Theatre is an art born out of our species’ impulse to congregate whether it be at a camp fire, a stage or before a bimah. Now, for the first time, we can’t.

This isn’t quite a case of only knowing what you’ve got ‘till it’s gone. It was clear early on during a life of theatre-going and then theatre reviewing that what happens on a stage can be a salve to the most troubled of times whether personal, national or global.

Theatre was there for us after 9/11. And with Tony Kushner’s Homebody Kabul, which was in rehearsal in New York when the twin towers were hit, it was even there before. The play contained the prophetic line “the Taliban are coming…”.

David Hare served the need for communal counselling after the Iraq War with Stuff Happens and then again with The Permanent Way after the Potters Bar train crash.

These are not necessarily the best of plays. But they did brilliantly what theatre has a way of doing as well if not better than anything — addressing a particular need at particular time.

The RSC’s 2006 production of Arthur Miller’s The Crucible wasn’t the best I ever saw — that would be Yael Farber’s 2014 production. But I saw it on the day I knew my marriage had failed.

Nothing in it reflected my life.

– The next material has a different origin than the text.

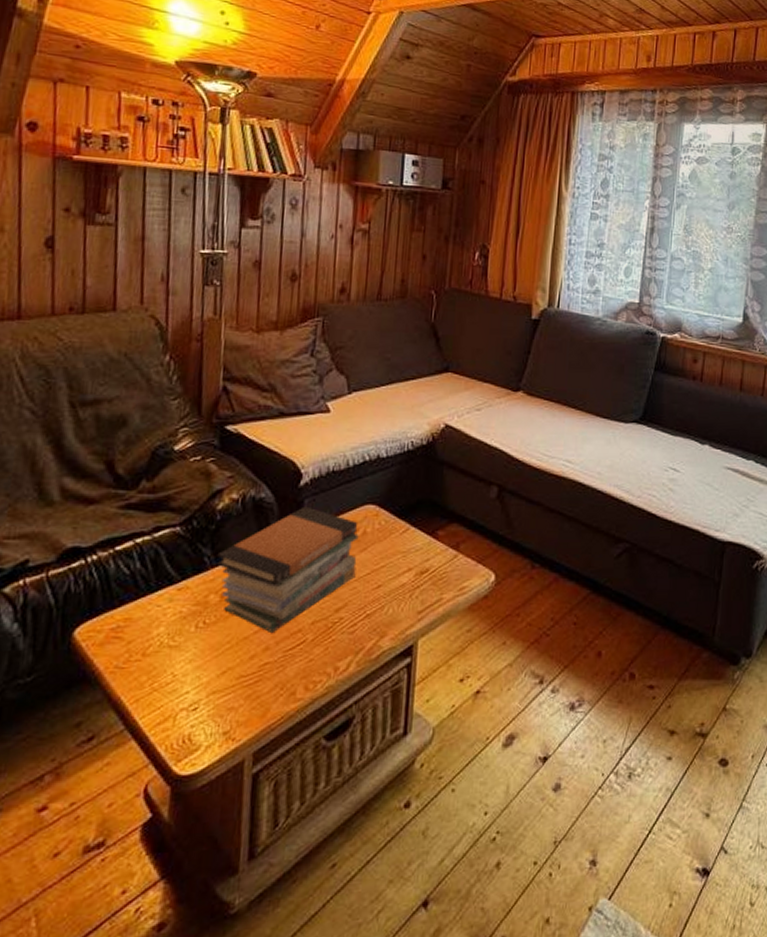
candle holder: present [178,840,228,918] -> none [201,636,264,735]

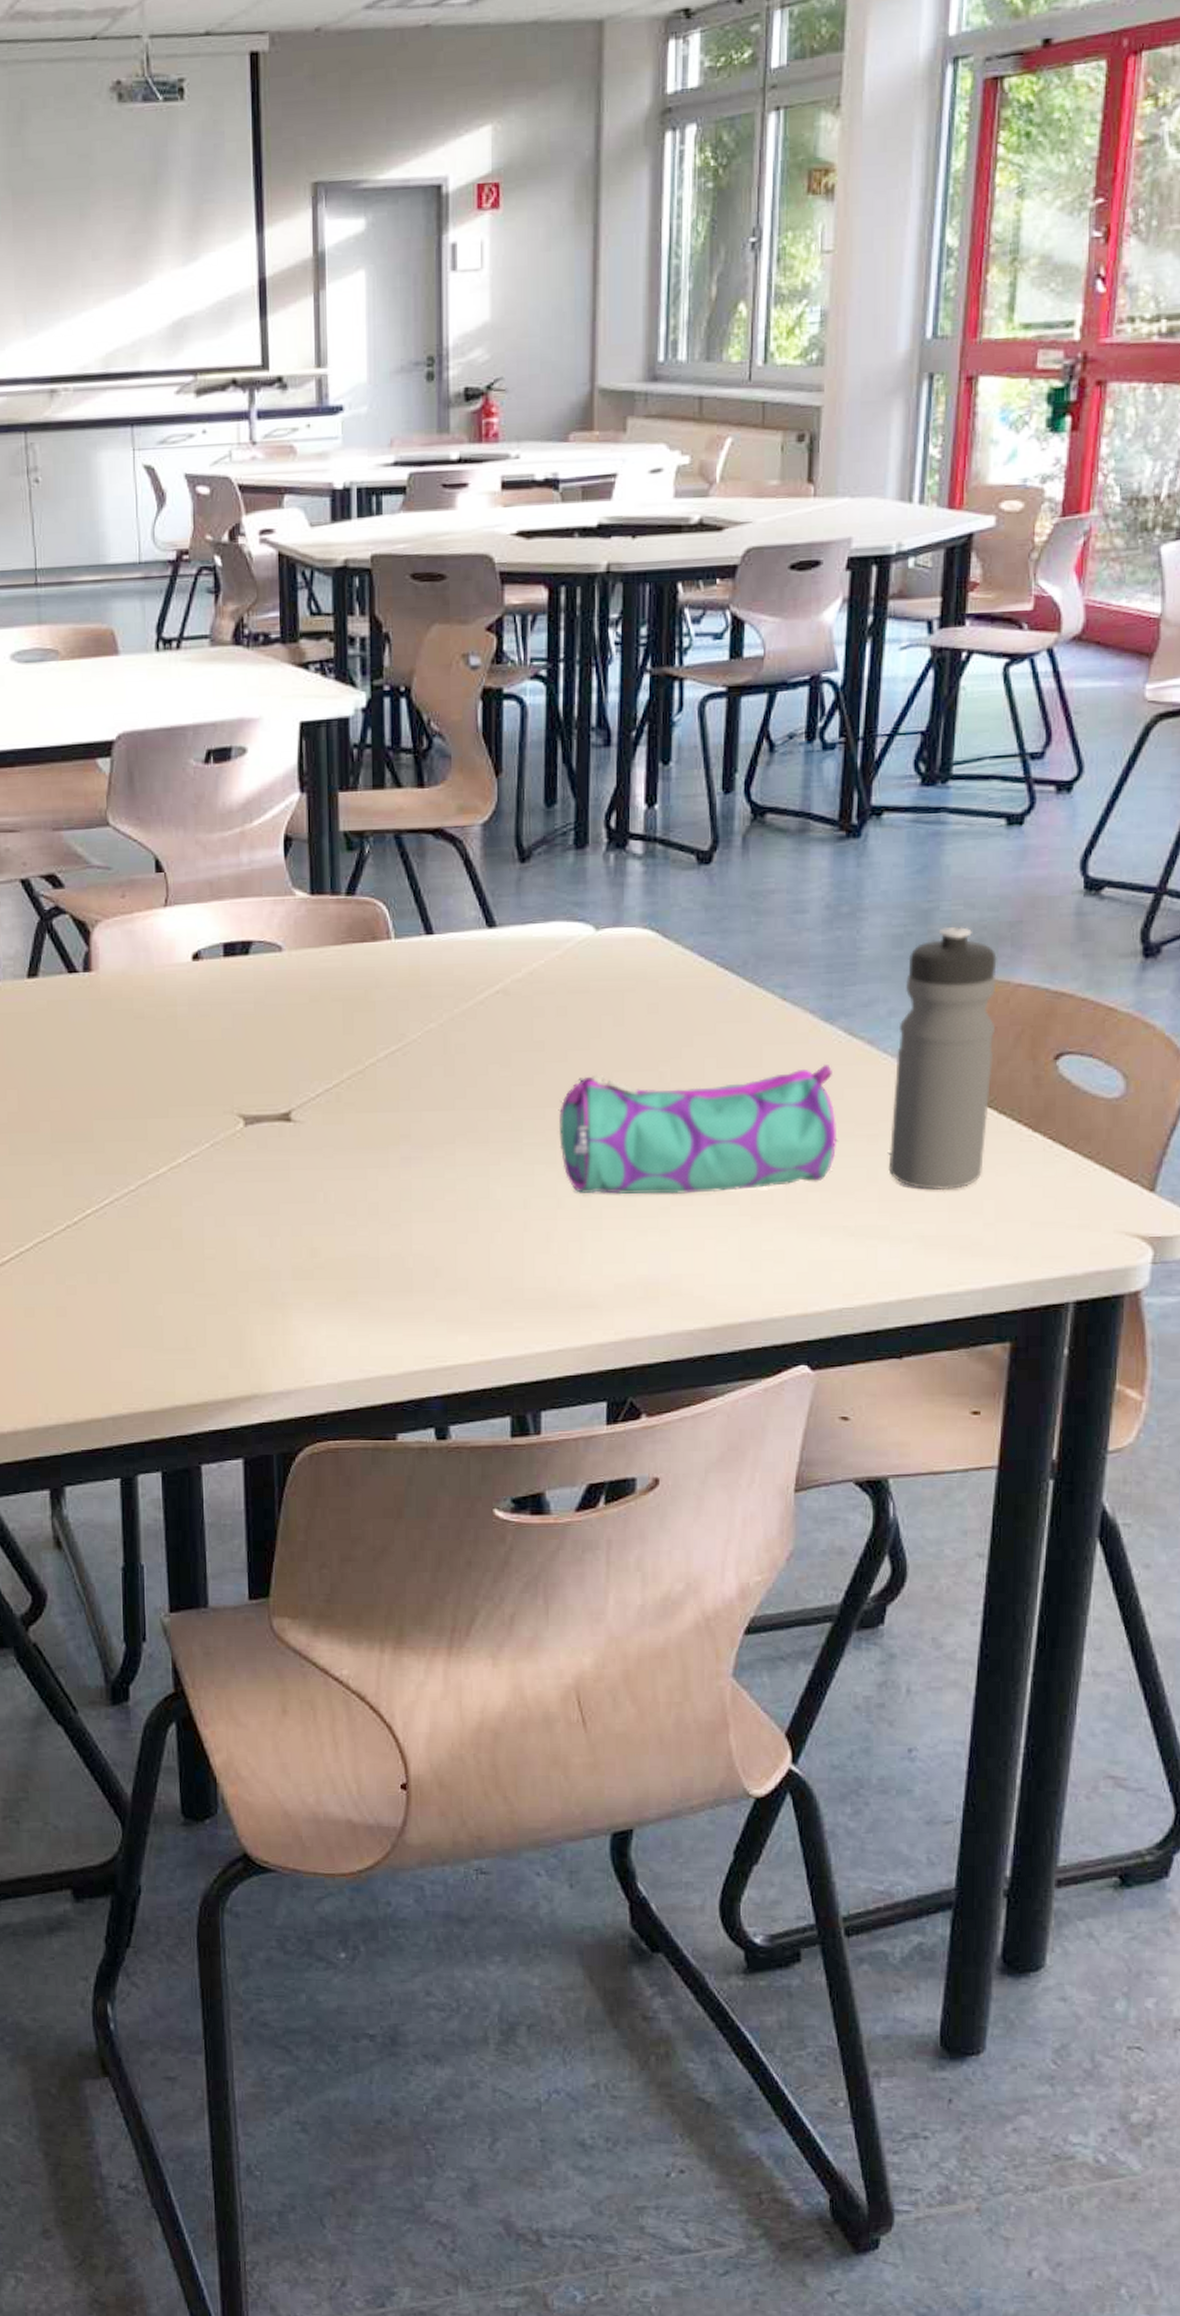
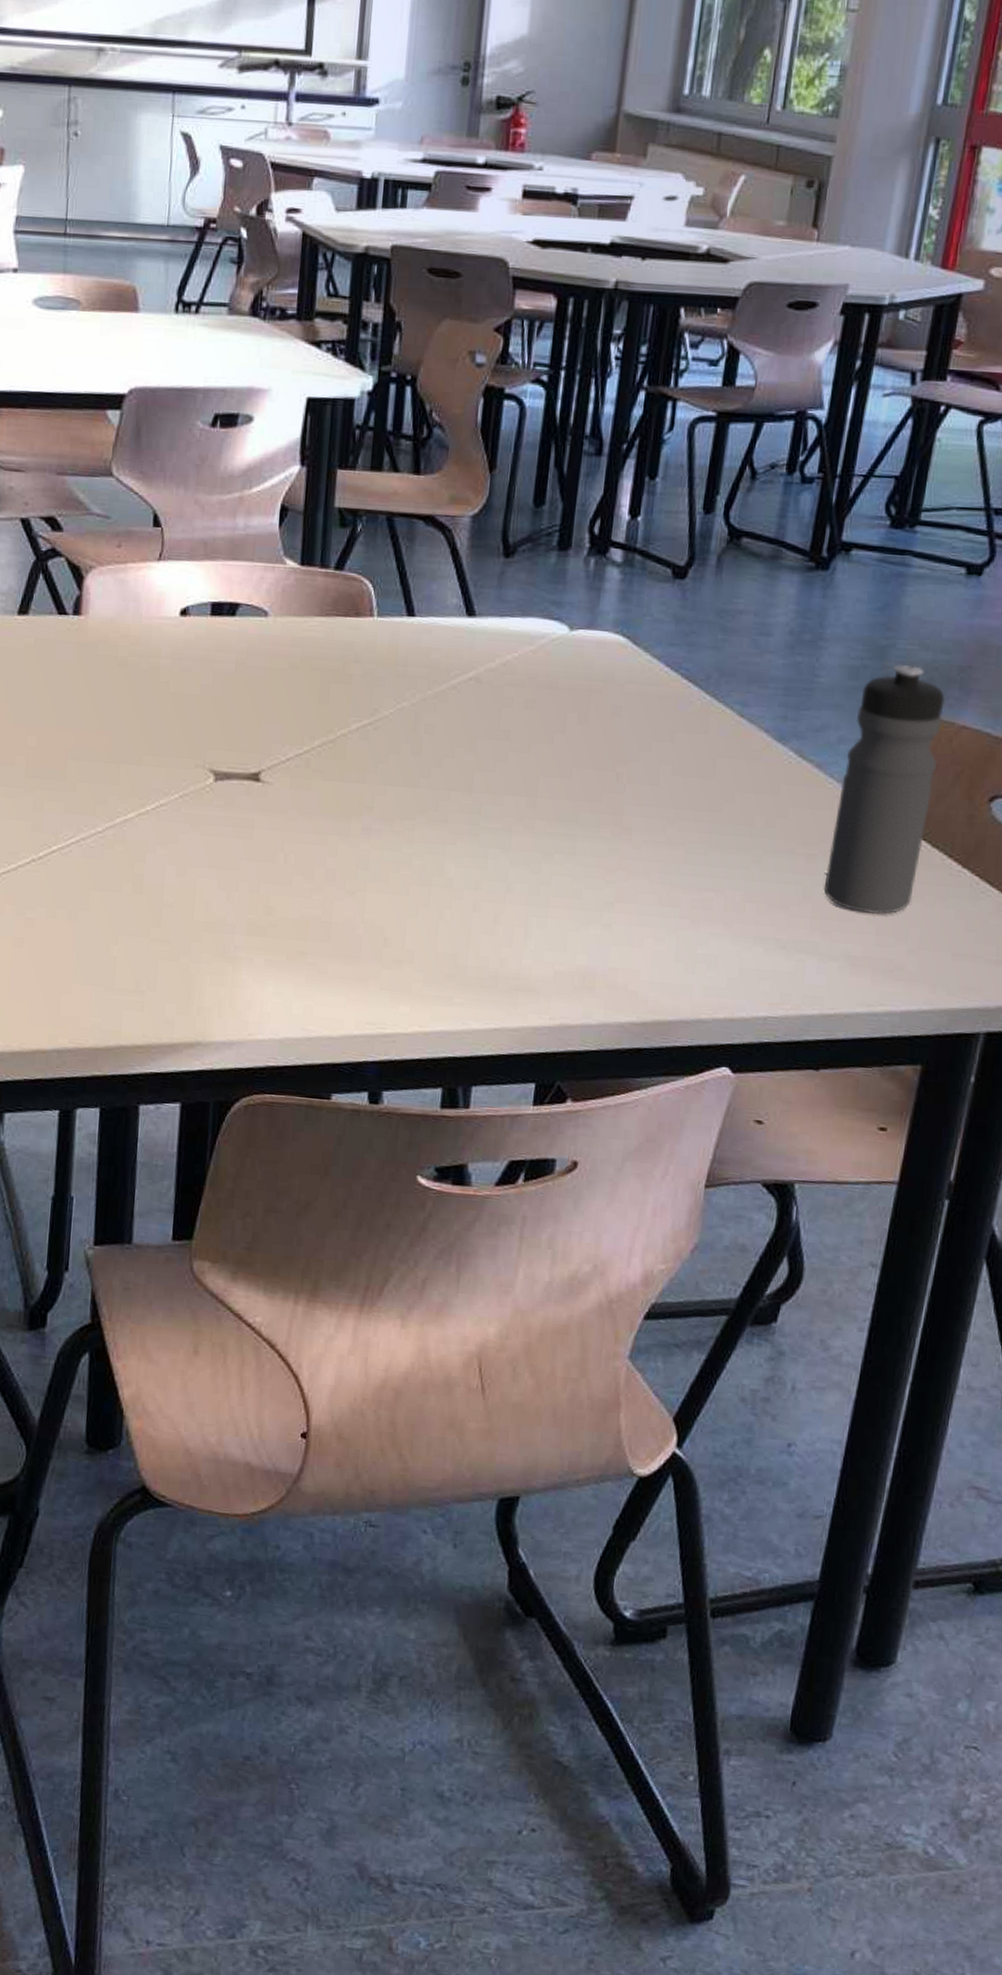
pencil case: present [559,1063,838,1194] -> none [515,768,780,895]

But the power to transport me away from it was so therapeutic, I can still feel the sense of my fragmented life being put back together in a way that only happens by being given the kind of perspective that comes from being immersed in the lives of others.

This is the solace that results from being led from solitude, even if it is not the physical kind.

When, in 1999, Complicite’s Mnemonic made use of the discovery of Otzi the iceman, whose body had been perfectly preserved in a Tyrolean glacier even though he lived 5,000 years ago, the result was a profound understanding of humanity’s interconnectedness.

The opening moments of the show had the blindfolded audience trace the veins on a leaf that became a map of each individual’s family tree, all the way back to the beginning of our species. That stays with me, too, as does the first time I saw Sondheim’s Company, which is about living in a city and being single and was the first time a I realised a musical could be about my life..

Theatre did all that for me and in countless other ways did it for millions of others. And there is a good deal of comfort to be had in knowing that when we emerge from our isolation it will do it again.